Others were working on benzylisoquinoline structures similar to d-tubocurarine. In 1956, a group of workers that included J B Stenlake, when studying the constituents of a plant, had identified petaline, a quaternary salt that underwent Hofmann elimination (spontaneous breakdown) in mildly alkaline conditions28. The challenge was to design a quaternary salt that would be a neuromuscular blocking drug and undergo Hofmann elimination under physiological conditions. In 1981 Stenlake and colleagues, in a collaborative enterprise between the University of Strathclyde and Wellcome Laboratories, synthesized atracurium, a benzylisoquinoline molecule that breaks down irreversibly at physiological pH and temperature and causes nondepolarizing block of the neuromuscular junction29. It has a slow onset and an intermediate duration of activity unaffected by renal or hepatic failure. Atracurium is a mixture of ten isomers and can release histamine. Cis-atracurium, an isomer of atracurium, is a ‘cleaner’ molecule more potent than atracurium and does not release histamine. Savarese and colleagues in the USA had developed mivacurium, an ester-linked benzylisoquinoline metabolized by plasma cholinesterase30 with a short duration of action and a slow onset. All the nondepolarizing neuromuscular blocking drugs had a slow onset. The only rapidly acting muscle relaxant was suxamethonium, a depolarizer, and it had several undesirable effects. There was therefore a clinical need for a rapidly acting nondepolarizing neuromuscular blocking drug.
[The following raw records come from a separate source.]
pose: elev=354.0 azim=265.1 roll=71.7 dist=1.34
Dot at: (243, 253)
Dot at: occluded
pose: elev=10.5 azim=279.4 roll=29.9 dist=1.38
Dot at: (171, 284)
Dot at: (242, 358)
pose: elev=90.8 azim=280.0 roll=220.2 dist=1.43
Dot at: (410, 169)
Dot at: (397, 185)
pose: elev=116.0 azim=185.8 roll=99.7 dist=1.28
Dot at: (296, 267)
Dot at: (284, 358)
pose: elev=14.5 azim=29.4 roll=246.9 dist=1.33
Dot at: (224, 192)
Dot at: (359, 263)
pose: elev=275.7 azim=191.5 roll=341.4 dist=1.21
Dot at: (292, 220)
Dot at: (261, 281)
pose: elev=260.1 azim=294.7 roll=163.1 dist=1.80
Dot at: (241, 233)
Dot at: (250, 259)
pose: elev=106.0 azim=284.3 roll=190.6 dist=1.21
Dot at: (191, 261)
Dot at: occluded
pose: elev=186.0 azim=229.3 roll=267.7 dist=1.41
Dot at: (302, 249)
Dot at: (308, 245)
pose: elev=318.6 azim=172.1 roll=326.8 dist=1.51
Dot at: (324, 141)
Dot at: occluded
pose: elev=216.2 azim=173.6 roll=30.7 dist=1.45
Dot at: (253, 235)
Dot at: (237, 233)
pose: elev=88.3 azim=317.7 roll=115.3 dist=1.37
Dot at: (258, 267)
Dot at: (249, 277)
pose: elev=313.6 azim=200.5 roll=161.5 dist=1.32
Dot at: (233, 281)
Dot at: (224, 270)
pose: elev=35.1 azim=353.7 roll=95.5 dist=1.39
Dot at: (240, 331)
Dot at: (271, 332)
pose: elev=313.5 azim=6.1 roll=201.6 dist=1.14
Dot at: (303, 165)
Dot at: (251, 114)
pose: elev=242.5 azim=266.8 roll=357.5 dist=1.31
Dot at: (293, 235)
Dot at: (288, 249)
The next major advance in the development of neuromuscular blockers came from the work of Bowman, who in 1988 established that with the aminosteroidals the speed of onset is related to the potency, with less potent drugs having a faster onset of action31. Rocuronium is a deacetoxy analogue of vecuronium. With vecuronium as the framework, substitutions on the single quaternary group produced a much less potent but faster acting molecule. Rocuronium, in appropriate doses, has a speed of onset only marginally slower than that of suxamethonium. It has an intermediate duration of action and depends on the kidney and liver for elimination. Rapacuronium is a recently developed analogue of vecuronium with a rapidity of onset that comes close to that of suxamethonium32. After its introduction into clinical practice several instances of severe bronchospasm were reported and the drug has now been withdrawn.
Neuromuscular blocking agents revolutionized the practice of anaesthesia. All the currently available agents have their limitations and the quest continues for an ideal drug. What is needed is an agent that is rapidly acting, non-cumulative, independent of renal or hepatic function for its elimination, easily and rapidly reversed and free from side-effects.